In the fight for Israel's Independence, the Hagana knew that the Castel was vital to securing the road to Jerusalem. In March 1948 the war intensified in the Castel-Zuba region. Despite high Jewish casualty counts, the mountain remained in Arab hands. Hagana forces held onto the Zuba quarries south of the mountain, and the Motza and Arza at the eastern foot of the mountain. On April 1, 1948, the Arabs attacked the quarry. On the night of April 2, the Palmach advanced and captured the Castel. Control of the mountain was handed over to the “Moria” battalion and Arab counterattacks began. After three more days of fighting, the small Jewish force was weakened. On the night of April 5, the Arabs re-captured the entire Castel. An intense effort was then launched by a platoon put together from the “Etzioni” brigade, barely able to reinforce and replace those fallen and wounded.

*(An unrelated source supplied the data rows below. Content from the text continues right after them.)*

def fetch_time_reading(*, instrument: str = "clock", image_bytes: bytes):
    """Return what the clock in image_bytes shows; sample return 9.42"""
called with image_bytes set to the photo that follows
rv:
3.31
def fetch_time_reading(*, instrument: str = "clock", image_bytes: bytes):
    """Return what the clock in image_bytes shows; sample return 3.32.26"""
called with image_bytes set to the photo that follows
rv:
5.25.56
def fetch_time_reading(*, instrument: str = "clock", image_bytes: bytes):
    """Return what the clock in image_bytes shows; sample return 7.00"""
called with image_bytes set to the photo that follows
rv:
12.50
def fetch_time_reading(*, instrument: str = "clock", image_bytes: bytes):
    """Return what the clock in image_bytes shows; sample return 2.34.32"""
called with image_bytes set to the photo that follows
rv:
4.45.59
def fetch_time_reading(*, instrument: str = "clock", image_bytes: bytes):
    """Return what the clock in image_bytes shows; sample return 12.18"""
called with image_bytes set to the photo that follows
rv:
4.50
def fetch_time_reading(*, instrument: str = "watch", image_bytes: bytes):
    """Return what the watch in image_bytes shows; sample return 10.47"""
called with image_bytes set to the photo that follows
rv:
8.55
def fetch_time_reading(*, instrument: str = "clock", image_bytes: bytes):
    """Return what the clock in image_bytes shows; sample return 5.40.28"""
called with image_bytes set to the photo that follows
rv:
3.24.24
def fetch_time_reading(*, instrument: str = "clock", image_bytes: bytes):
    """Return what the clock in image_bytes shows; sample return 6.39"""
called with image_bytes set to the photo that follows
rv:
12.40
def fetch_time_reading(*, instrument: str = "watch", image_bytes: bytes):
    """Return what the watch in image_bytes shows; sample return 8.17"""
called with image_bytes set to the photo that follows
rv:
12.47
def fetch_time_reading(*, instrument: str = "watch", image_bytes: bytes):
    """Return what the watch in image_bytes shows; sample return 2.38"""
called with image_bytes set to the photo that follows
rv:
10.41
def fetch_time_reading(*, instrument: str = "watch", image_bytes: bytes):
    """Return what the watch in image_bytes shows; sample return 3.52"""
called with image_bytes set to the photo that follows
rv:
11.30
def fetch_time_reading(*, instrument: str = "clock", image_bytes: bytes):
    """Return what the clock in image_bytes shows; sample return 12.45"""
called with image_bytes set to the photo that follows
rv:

The “Jihad” then responded with the largest “Phazaa” (call to arms) in the 1948 war. On April 6, angry armed villagers began attacking the Castel. The next day Abd Elkadir El Husseini arrived at the Castel to take command of the battle. He launched a heavy attack and advanced toward the "Etzioni" command post. The Arabs were discovered and Abd Elkadir was killed by a Jewish sergeant in a firefight. The next morning (April 8), the Arabs fired from three directions and launched a massive assault to free Abd Elkadir, who they thought had been captured. A second Palmach platoon set out to defend the Jewish position. Unable to hold onto the Castel, the Palmach covered the "Etzioni" retreat and then also retreated.

The Arabs were victorious but did not exploit their success. Most left for Jerusalem to attend Abd Elkadir's funeral. On the morning of April 9 a Palmach company captured the Castel. Today the Castel is a national historic site, protected by the National Parks Authority and the Committee for Commemoration of the Castel Battles. There is a model of the battle and signs explaining the events at the site.